* [AIM OF THE EXERCISE]
Write out the text read from each of the rows below, line for line and unchanged, and leave out the pictures.

* [DATA FOR THIS TASK]
:::
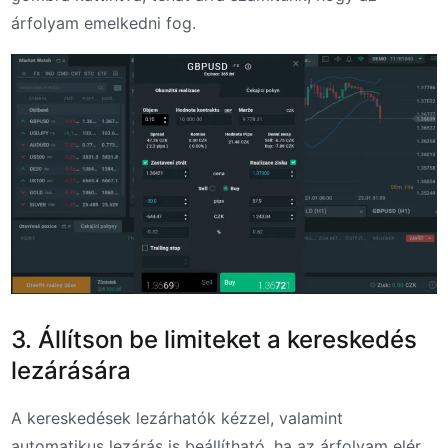
árfolyam emelkedni fog.
3. Állítson be limiteket a kereskedés
lezárására
A kereskedések lezárhatók kézzel, valamint
automatikus lezárás is beállítható, ha az árfolyam elér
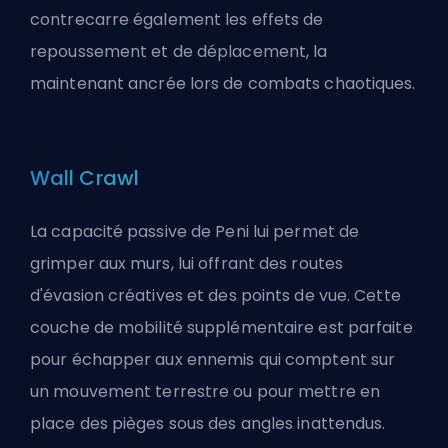
contrecarre également les effets de
repoussement et de déplacement, la
maintenant ancrée lors de combats chaotiques.
Wall Crawl
La capacité passive de Peni lui permet de
grimper aux murs, lui offrant des routes
d'évasion créatives et des points de vue. Cette
couche de mobilité supplémentaire est parfaite
pour échapper aux ennemis qui comptent sur
un mouvement terrestre ou pour mettre en
place des pièges sous des angles inattendus.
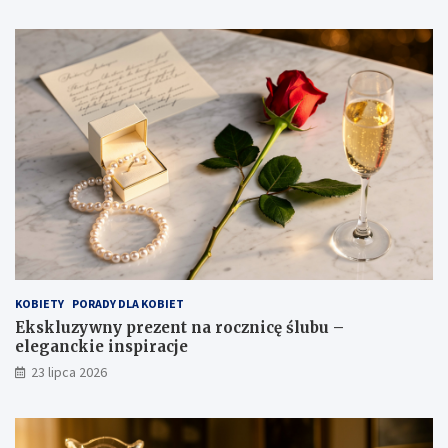
KOBIETY
PORADY DLA KOBIET
Ekskluzywny prezent na rocznicę ślubu –
eleganckie inspiracje
23 lipca 2026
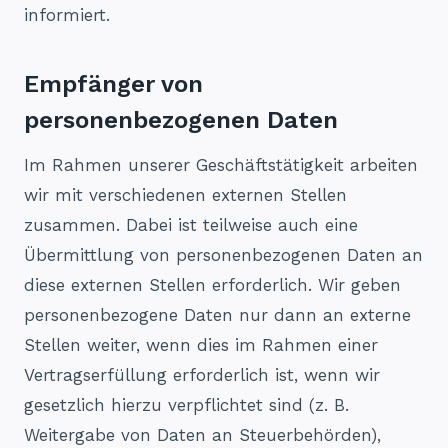
informiert.
Empfänger von
personenbezogenen Daten
Im Rahmen unserer Geschäftstätigkeit arbeiten
wir mit verschiedenen externen Stellen
zusammen. Dabei ist teilweise auch eine
Übermittlung von personenbezogenen Daten an
diese externen Stellen erforderlich. Wir geben
personenbezogene Daten nur dann an externe
Stellen weiter, wenn dies im Rahmen einer
Vertragserfüllung erforderlich ist, wenn wir
gesetzlich hierzu verpflichtet sind (z. B.
Weitergabe von Daten an Steuerbehörden),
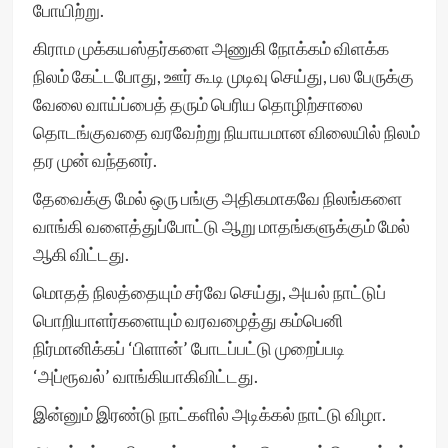
போயிற்று.
கிராம முக்கயஸ்தர்களை அணுகி நோக்கம் விளக்க
நிலம் கேட்டபோது, ஊர் கூடி முடிவு செய்து, பல பேருக்கு
வேலை வாய்ப்பைத் தரும் பெரிய தொழிற்சாலை
தொடங்குவதை வரவேற்று நியாயமான விலையில் நிலம்
தர முன் வந்தனர்.
தேவைக்கு மேல் ஒரு பங்கு அதிகமாகவே நிலங்களை
வாங்கி வளைத்துப்போட்டு ஆறு மாதங்களுக்கும் மேல்
ஆகி விட்டது.
மொதத் நிலத்தையும் சர்வே செய்து, அயல் நாட்டுப்
பொறியாளர்களையும் வரவழைத்து கம்பெனி
நிர்மானிக்கப் ‘பிளான்’ போடப்பட்டு முறைப்படி
‘அப்ரூவல்’ வாங்கியாகிவிட்டது.
இன்னும் இரண்டு நாட்களில் அடிக்கல் நாட்டு விழா.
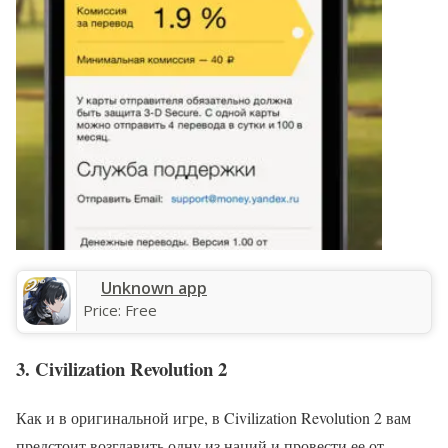
Unknown app
Price:
Free
3. Civilization Revolution 2
Как и в оригинальной игре, в Civilization Revolution 2 вам
предстоит возглавить одну из наций и провести ее от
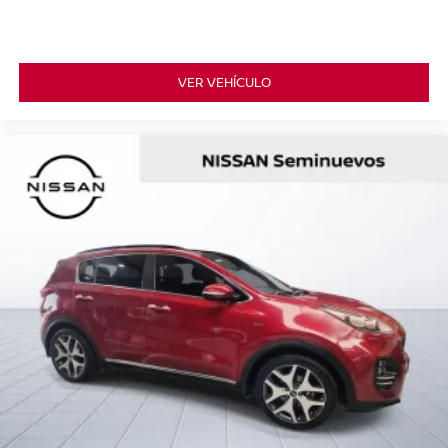
VER VEHÍCULO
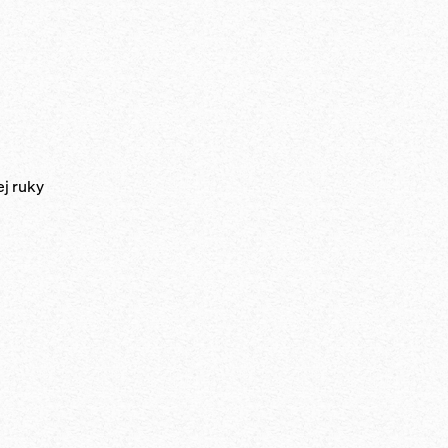
j ruky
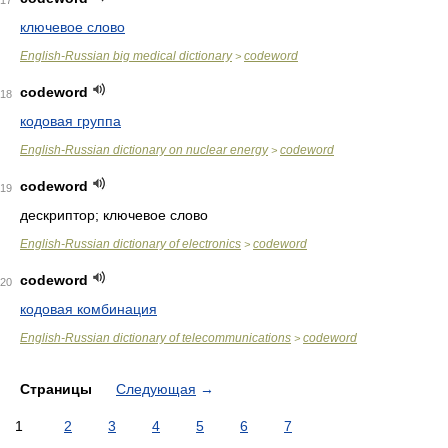
17
ключевое слово
English-Russian big medical dictionary
codeword
>
codeword
18
кодовая группа
English-Russian dictionary on nuclear energy
codeword
>
codeword
19
дескриптор; ключевое слово
English-Russian dictionary of electronics
codeword
>
codeword
20
кодовая комбинация
English-Russian dictionary of telecommunications
codeword
>
Страницы
Следующая
→
1
2
3
4
5
6
7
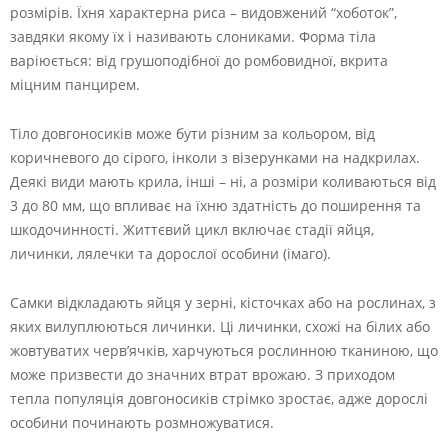
розмірів. Їхня характерна риса – видовжений “хоботок”,
завдяки якому їх і називають слониками. Форма тіла
варіюється: від грушоподібної до ромбовидної, вкрита
міцним панцирем.
Тіло довгоносиків може бути різним за кольором, від
коричневого до сірого, інколи з візерунками на надкрилах.
Деякі види мають крила, інші – ні, а розміри коливаються від
3 до 80 мм, що впливає на їхню здатність до поширення та
шкодочинності. Життєвий цикл включає стадії яйця,
личинки, лялечки та дорослої особини (імаго).
Самки відкладають яйця у зерні, кісточках або на рослинах, з
яких вилуплюються личинки. Ці личинки, схожі на білих або
жовтуватих черв’ячків, харчуються рослинною тканиною, що
може призвести до значних втрат врожаю. З приходом
тепла популяція довгоносиків стрімко зростає, адже дорослі
особини починають розмножуватися.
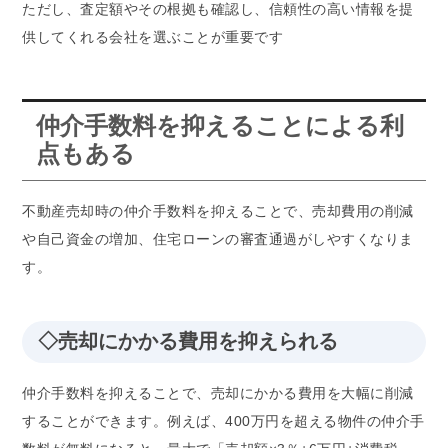
ただし、査定額やその根拠も確認し、信頼性の高い情報を提
供してくれる会社を選ぶことが重要です
仲介手数料を抑えることによる利
点もある
不動産売却時の仲介手数料を抑えることで、売却費用の削減
や自己資金の増加、住宅ローンの審査通過がしやすくなりま
す。
◇売却にかかる費用を抑えられる
仲介手数料を抑えることで、売却にかかる費用を大幅に削減
することができます。例えば、400万円を超える物件の仲介手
:::
* [ANSWER SECTION]
árfolyam emelkedni fog.
3. Állítson be limiteket a kereskedés
lezárására
A kereskedések lezárhatók kézzel, valamint
automatikus lezárás is beállítható, ha az árfolyam elér
contrecarre également les effets de
repoussement et de déplacement, la
maintenant ancrée lors de combats chaotiques.
Wall Crawl
La capacité passive de Peni lui permet de
grimper aux murs, lui offrant des routes
d'évasion créatives et des points de vue. Cette
couche de mobilité supplémentaire est parfaite
pour échapper aux ennemis qui comptent sur
un mouvement terrestre ou pour mettre en
place des pièges sous des angles inattendus.
KOBIETY
PORADY DLA KOBIET
Ekskluzywny prezent na rocznicę ślubu –
eleganckie inspiracje
23 lipca 2026
informiert.
Empfänger von
personenbezogenen Daten
Im Rahmen unserer Geschäftstätigkeit arbeiten
wir mit verschiedenen externen Stellen
zusammen. Dabei ist teilweise auch eine
Übermittlung von personenbezogenen Daten an
diese externen Stellen erforderlich. Wir geben
personenbezogene Daten nur dann an externe
Stellen weiter, wenn dies im Rahmen einer
Vertragserfüllung erforderlich ist, wenn wir
gesetzlich hierzu verpflichtet sind (z. B.
Weitergabe von Daten an Steuerbehörden),
போயிற்று.
கிராம முக்கயஸ்தர்களை அணுகி நோக்கம் விளக்க
நிலம் கேட்டபோது, ஊர் கூடி முடிவு செய்து, பல பேருக்கு
வேலை வாய்ப்பைத் தரும் பெரிய தொழிற்சாலை
தொடங்குவதை வரவேற்று நியாயமான விலையில் நிலம்
தர முன் வந்தனர்.
தேவைக்கு மேல் ஒரு பங்கு அதிகமாகவே நிலங்களை
வாங்கி வளைத்துப்போட்டு ஆறு மாதங்களுக்கும் மேல்
ஆகி விட்டது.
மொதத் நிலத்தையும் சர்வே செய்து, அயல் நாட்டுப்
பொறியாளர்களையும் வரவழைத்து கம்பெனி
நிர்மானிக்கப் ‘பிளான்’ போடப்பட்டு முறைப்படி
‘அப்ரூவல்’ வாங்கியாகிவிட்டது.
இன்னும் இரண்டு நாட்களில் அடிக்கல் நாட்டு விழா.
Unknown app
Price:
Free
3. Civilization Revolution 2
Как и в оригинальной игре, в Civilization Revolution 2 вам
предстоит возглавить одну из наций и провести ее от
VER VEHÍCULO
j ruky
17
ключевое слово
English-Russian big medical dictionary
codeword
>
codeword
18
кодовая группа
English-Russian dictionary on nuclear energy
codeword
>
codeword
19
дескриптор; ключевое слово
English-Russian dictionary of electronics
codeword
>
codeword
20
кодовая комбинация
English-Russian dictionary of telecommunications
codeword
>
Страницы
Следующая
→
1
2
3
4
5
6
7
розмірів. Їхня характерна риса – видовжений “хоботок”,
завдяки якому їх і називають слониками. Форма тіла
варіюється: від грушоподібної до ромбовидної, вкрита
міцним панцирем.
Тіло довгоносиків може бути різним за кольором, від
коричневого до сірого, інколи з візерунками на надкрилах.
Деякі види мають крила, інші – ні, а розміри коливаються від
3 до 80 мм, що впливає на їхню здатність до поширення та
шкодочинності. Життєвий цикл включає стадії яйця,
личинки, лялечки та дорослої особини (імаго).
Самки відкладають яйця у зерні, кісточках або на рослинах, з
яких вилуплюються личинки. Ці личинки, схожі на білих або
жовтуватих черв’ячків, харчуються рослинною тканиною, що
може призвести до значних втрат врожаю. З приходом
тепла популяція довгоносиків стрімко зростає, адже дорослі
особини починають розмножуватися.
ただし、査定額やその根拠も確認し、信頼性の高い情報を提
供してくれる会社を選ぶことが重要です
仲介手数料を抑えることによる利
点もある
不動産売却時の仲介手数料を抑えることで、売却費用の削減
や自己資金の増加、住宅ローンの審査通過がしやすくなりま
す。
◇売却にかかる費用を抑えられる
仲介手数料を抑えることで、売却にかかる費用を大幅に削減
することができます。例えば、400万円を超える物件の仲介手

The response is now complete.